WORK TO BE COMPLETED: Could you reproduce the records word for word, starting with the line containing "At which category" and going on through the end of the records? Leave out the pictures.

EXTRACTED RECORDS:
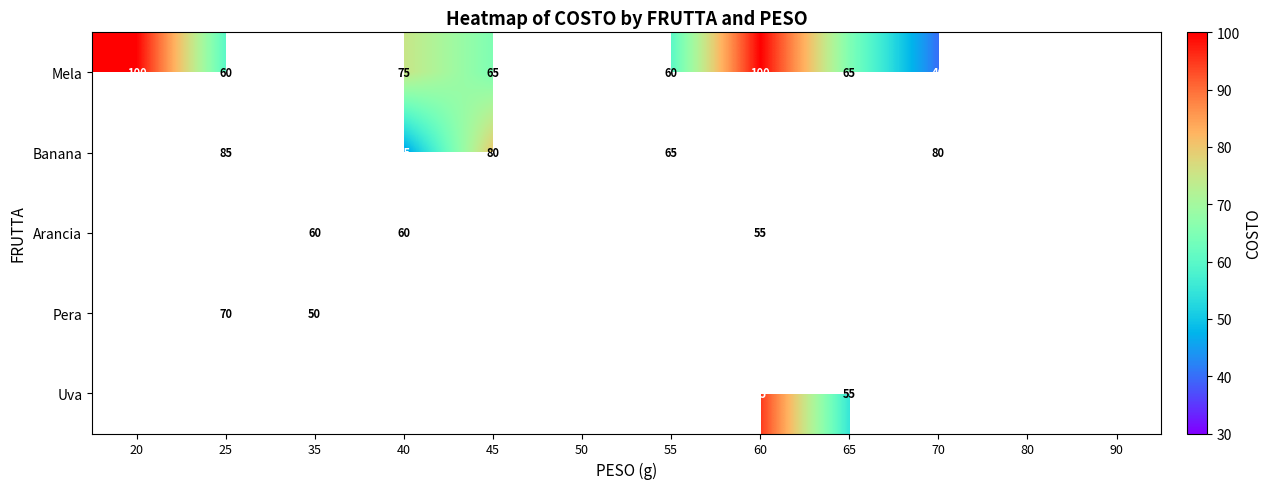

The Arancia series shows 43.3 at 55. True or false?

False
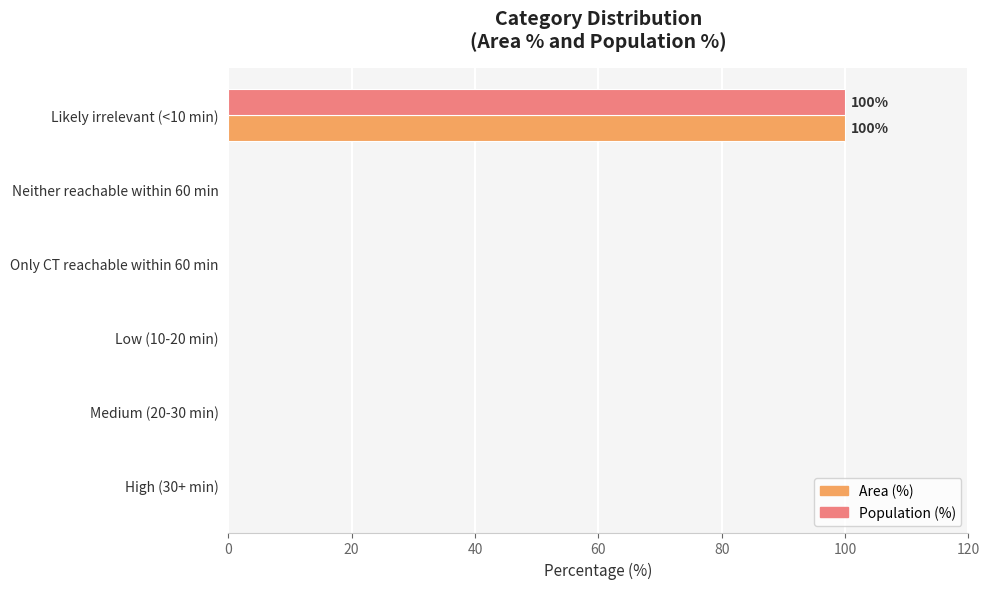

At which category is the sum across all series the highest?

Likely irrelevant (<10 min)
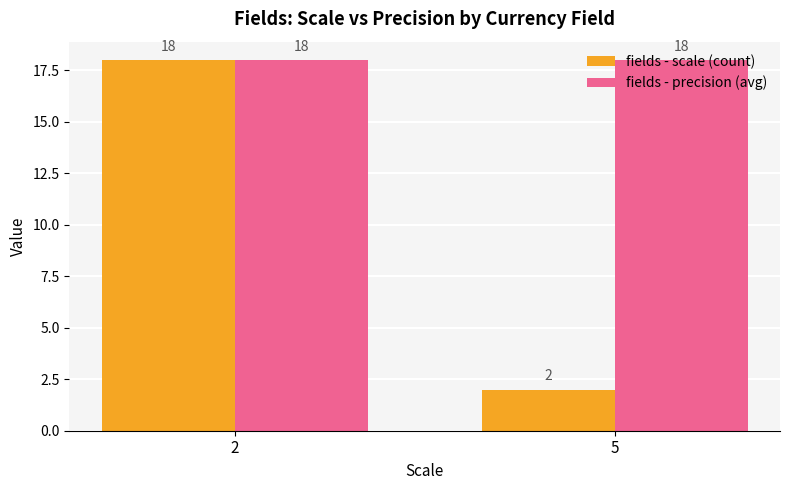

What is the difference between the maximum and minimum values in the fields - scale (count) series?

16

RESULT:
At which category is the sum across all series the highest?

Likely irrelevant (<10 min)

What is the difference between the maximum and minimum values in the fields - scale (count) series?

16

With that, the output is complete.